■ **To do**: Restate every record exactly, with nothing skipped.

[Collected data entries]

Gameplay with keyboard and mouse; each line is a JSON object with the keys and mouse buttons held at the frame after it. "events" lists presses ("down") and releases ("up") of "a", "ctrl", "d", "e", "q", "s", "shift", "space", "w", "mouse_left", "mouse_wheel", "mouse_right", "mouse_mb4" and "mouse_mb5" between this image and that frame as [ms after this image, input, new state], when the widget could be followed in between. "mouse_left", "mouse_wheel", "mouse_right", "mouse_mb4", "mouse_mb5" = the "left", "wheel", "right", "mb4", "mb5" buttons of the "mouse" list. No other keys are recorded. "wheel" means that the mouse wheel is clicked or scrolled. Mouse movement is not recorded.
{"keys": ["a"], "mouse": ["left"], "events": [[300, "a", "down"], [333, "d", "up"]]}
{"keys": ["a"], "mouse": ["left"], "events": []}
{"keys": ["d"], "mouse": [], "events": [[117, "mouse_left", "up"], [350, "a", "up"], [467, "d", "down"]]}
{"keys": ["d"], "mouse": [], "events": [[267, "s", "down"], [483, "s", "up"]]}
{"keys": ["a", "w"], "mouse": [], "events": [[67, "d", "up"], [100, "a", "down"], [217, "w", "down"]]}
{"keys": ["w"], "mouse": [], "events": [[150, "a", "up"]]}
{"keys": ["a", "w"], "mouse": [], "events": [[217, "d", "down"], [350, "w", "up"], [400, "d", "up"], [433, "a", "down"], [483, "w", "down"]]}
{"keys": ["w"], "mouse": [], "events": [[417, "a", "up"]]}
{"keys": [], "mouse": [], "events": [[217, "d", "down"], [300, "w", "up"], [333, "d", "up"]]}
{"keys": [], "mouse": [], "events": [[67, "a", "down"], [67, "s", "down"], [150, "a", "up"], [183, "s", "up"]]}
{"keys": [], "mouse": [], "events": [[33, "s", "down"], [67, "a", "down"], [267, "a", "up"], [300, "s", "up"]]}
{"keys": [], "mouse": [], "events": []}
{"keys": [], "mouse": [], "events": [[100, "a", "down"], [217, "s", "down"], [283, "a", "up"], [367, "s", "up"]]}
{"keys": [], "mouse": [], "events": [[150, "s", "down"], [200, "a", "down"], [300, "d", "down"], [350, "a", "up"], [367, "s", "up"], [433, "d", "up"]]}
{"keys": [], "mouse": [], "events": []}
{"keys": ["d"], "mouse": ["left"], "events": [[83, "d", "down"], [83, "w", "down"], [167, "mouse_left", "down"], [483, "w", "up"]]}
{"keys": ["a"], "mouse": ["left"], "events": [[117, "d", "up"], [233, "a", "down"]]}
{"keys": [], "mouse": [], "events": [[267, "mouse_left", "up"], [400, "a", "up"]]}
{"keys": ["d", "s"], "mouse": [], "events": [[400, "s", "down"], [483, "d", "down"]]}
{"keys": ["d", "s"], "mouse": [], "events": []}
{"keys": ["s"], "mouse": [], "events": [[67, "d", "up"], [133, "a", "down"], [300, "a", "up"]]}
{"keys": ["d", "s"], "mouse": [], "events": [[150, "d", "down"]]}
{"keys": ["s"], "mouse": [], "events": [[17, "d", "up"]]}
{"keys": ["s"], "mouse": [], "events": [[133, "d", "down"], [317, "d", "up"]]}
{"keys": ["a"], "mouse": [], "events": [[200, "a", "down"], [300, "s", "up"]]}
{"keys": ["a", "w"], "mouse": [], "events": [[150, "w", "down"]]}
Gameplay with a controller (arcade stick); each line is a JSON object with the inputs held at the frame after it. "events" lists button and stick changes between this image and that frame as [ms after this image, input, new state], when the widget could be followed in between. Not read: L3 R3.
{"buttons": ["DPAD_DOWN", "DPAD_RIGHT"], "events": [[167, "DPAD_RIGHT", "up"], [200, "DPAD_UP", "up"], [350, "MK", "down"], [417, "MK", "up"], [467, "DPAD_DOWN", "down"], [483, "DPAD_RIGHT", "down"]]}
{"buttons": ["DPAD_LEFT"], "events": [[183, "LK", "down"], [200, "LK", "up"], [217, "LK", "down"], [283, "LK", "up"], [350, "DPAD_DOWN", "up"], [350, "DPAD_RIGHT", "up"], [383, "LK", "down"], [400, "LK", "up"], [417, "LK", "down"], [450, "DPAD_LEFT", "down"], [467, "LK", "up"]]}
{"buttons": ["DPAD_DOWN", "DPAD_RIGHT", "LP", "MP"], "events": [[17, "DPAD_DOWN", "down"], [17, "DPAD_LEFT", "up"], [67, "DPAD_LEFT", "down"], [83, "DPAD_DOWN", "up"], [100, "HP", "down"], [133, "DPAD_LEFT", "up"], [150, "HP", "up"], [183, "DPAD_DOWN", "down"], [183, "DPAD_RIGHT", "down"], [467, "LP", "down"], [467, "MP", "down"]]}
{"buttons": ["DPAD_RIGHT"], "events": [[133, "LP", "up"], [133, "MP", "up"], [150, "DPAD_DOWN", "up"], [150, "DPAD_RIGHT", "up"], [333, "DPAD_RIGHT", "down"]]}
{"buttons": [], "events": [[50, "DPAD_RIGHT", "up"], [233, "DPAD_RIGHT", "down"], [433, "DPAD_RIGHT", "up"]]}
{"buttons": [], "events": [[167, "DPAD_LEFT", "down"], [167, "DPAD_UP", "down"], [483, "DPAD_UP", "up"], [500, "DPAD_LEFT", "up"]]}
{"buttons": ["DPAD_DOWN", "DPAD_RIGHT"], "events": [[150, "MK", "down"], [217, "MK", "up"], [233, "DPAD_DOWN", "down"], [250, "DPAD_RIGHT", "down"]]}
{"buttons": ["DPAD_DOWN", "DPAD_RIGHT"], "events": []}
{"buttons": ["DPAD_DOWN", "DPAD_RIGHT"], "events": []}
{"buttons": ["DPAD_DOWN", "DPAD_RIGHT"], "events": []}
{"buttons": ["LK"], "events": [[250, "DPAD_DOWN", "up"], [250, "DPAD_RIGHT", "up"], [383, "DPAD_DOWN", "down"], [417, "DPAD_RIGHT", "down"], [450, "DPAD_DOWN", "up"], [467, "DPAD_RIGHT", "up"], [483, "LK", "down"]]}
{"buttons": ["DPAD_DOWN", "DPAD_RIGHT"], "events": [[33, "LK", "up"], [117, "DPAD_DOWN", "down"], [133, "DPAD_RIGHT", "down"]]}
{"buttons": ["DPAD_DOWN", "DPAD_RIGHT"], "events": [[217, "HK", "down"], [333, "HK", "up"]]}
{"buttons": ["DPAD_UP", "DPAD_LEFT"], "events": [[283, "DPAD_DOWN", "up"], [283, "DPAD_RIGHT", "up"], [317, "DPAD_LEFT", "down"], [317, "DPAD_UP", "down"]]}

■ **Solution**:
Gameplay with keyboard and mouse; each line is a JSON object with the keys and mouse buttons held at the frame after it. "events" lists presses ("down") and releases ("up") of "a", "ctrl", "d", "e", "q", "s", "shift", "space", "w", "mouse_left", "mouse_wheel", "mouse_right", "mouse_mb4" and "mouse_mb5" between this image and that frame as [ms after this image, input, new state], when the widget could be followed in between. "mouse_left", "mouse_wheel", "mouse_right", "mouse_mb4", "mouse_mb5" = the "left", "wheel", "right", "mb4", "mb5" buttons of the "mouse" list. No other keys are recorded. "wheel" means that the mouse wheel is clicked or scrolled. Mouse movement is not recorded.
{"keys": ["a"], "mouse": ["left"], "events": [[300, "a", "down"], [333, "d", "up"]]}
{"keys": ["a"], "mouse": ["left"], "events": []}
{"keys": ["d"], "mouse": [], "events": [[117, "mouse_left", "up"], [350, "a", "up"], [467, "d", "down"]]}
{"keys": ["d"], "mouse": [], "events": [[267, "s", "down"], [483, "s", "up"]]}
{"keys": ["a", "w"], "mouse": [], "events": [[67, "d", "up"], [100, "a", "down"], [217, "w", "down"]]}
{"keys": ["w"], "mouse": [], "events": [[150, "a", "up"]]}
{"keys": ["a", "w"], "mouse": [], "events": [[217, "d", "down"], [350, "w", "up"], [400, "d", "up"], [433, "a", "down"], [483, "w", "down"]]}
{"keys": ["w"], "mouse": [], "events": [[417, "a", "up"]]}
{"keys": [], "mouse": [], "events": [[217, "d", "down"], [300, "w", "up"], [333, "d", "up"]]}
{"keys": [], "mouse": [], "events": [[67, "a", "down"], [67, "s", "down"], [150, "a", "up"], [183, "s", "up"]]}
{"keys": [], "mouse": [], "events": [[33, "s", "down"], [67, "a", "down"], [267, "a", "up"], [300, "s", "up"]]}
{"keys": [], "mouse": [], "events": []}
{"keys": [], "mouse": [], "events": [[100, "a", "down"], [217, "s", "down"], [283, "a", "up"], [367, "s", "up"]]}
{"keys": [], "mouse": [], "events": [[150, "s", "down"], [200, "a", "down"], [300, "d", "down"], [350, "a", "up"], [367, "s", "up"], [433, "d", "up"]]}
{"keys": [], "mouse": [], "events": []}
{"keys": ["d"], "mouse": ["left"], "events": [[83, "d", "down"], [83, "w", "down"], [167, "mouse_left", "down"], [483, "w", "up"]]}
{"keys": ["a"], "mouse": ["left"], "events": [[117, "d", "up"], [233, "a", "down"]]}
{"keys": [], "mouse": [], "events": [[267, "mouse_left", "up"], [400, "a", "up"]]}
{"keys": ["d", "s"], "mouse": [], "events": [[400, "s", "down"], [483, "d", "down"]]}
{"keys": ["d", "s"], "mouse": [], "events": []}
{"keys": ["s"], "mouse": [], "events": [[67, "d", "up"], [133, "a", "down"], [300, "a", "up"]]}
{"keys": ["d", "s"], "mouse": [], "events": [[150, "d", "down"]]}
{"keys": ["s"], "mouse": [], "events": [[17, "d", "up"]]}
{"keys": ["s"], "mouse": [], "events": [[133, "d", "down"], [317, "d", "up"]]}
{"keys": ["a"], "mouse": [], "events": [[200, "a", "down"], [300, "s", "up"]]}
{"keys": ["a", "w"], "mouse": [], "events": [[150, "w", "down"]]}
Gameplay with a controller (arcade stick); each line is a JSON object with the inputs held at the frame after it. "events" lists button and stick changes between this image and that frame as [ms after this image, input, new state], when the widget could be followed in between. Not read: L3 R3.
{"buttons": ["DPAD_DOWN", "DPAD_RIGHT"], "events": [[167, "DPAD_RIGHT", "up"], [200, "DPAD_UP", "up"], [350, "MK", "down"], [417, "MK", "up"], [467, "DPAD_DOWN", "down"], [483, "DPAD_RIGHT", "down"]]}
{"buttons": ["DPAD_LEFT"], "events": [[183, "LK", "down"], [200, "LK", "up"], [217, "LK", "down"], [283, "LK", "up"], [350, "DPAD_DOWN", "up"], [350, "DPAD_RIGHT", "up"], [383, "LK", "down"], [400, "LK", "up"], [417, "LK", "down"], [450, "DPAD_LEFT", "down"], [467, "LK", "up"]]}
{"buttons": ["DPAD_DOWN", "DPAD_RIGHT", "LP", "MP"], "events": [[17, "DPAD_DOWN", "down"], [17, "DPAD_LEFT", "up"], [67, "DPAD_LEFT", "down"], [83, "DPAD_DOWN", "up"], [100, "HP", "down"], [133, "DPAD_LEFT", "up"], [150, "HP", "up"], [183, "DPAD_DOWN", "down"], [183, "DPAD_RIGHT", "down"], [467, "LP", "down"], [467, "MP", "down"]]}
{"buttons": ["DPAD_RIGHT"], "events": [[133, "LP", "up"], [133, "MP", "up"], [150, "DPAD_DOWN", "up"], [150, "DPAD_RIGHT", "up"], [333, "DPAD_RIGHT", "down"]]}
{"buttons": [], "events": [[50, "DPAD_RIGHT", "up"], [233, "DPAD_RIGHT", "down"], [433, "DPAD_RIGHT", "up"]]}
{"buttons": [], "events": [[167, "DPAD_LEFT", "down"], [167, "DPAD_UP", "down"], [483, "DPAD_UP", "up"], [500, "DPAD_LEFT", "up"]]}
{"buttons": ["DPAD_DOWN", "DPAD_RIGHT"], "events": [[150, "MK", "down"], [217, "MK", "up"], [233, "DPAD_DOWN", "down"], [250, "DPAD_RIGHT", "down"]]}
{"buttons": ["DPAD_DOWN", "DPAD_RIGHT"], "events": []}
{"buttons": ["DPAD_DOWN", "DPAD_RIGHT"], "events": []}
{"buttons": ["DPAD_DOWN", "DPAD_RIGHT"], "events": []}
{"buttons": ["LK"], "events": [[250, "DPAD_DOWN", "up"], [250, "DPAD_RIGHT", "up"], [383, "DPAD_DOWN", "down"], [417, "DPAD_RIGHT", "down"], [450, "DPAD_DOWN", "up"], [467, "DPAD_RIGHT", "up"], [483, "LK", "down"]]}
{"buttons": ["DPAD_DOWN", "DPAD_RIGHT"], "events": [[33, "LK", "up"], [117, "DPAD_DOWN", "down"], [133, "DPAD_RIGHT", "down"]]}
{"buttons": ["DPAD_DOWN", "DPAD_RIGHT"], "events": [[217, "HK", "down"], [333, "HK", "up"]]}
{"buttons": ["DPAD_UP", "DPAD_LEFT"], "events": [[283, "DPAD_DOWN", "up"], [283, "DPAD_RIGHT", "up"], [317, "DPAD_LEFT", "down"], [317, "DPAD_UP", "down"]]}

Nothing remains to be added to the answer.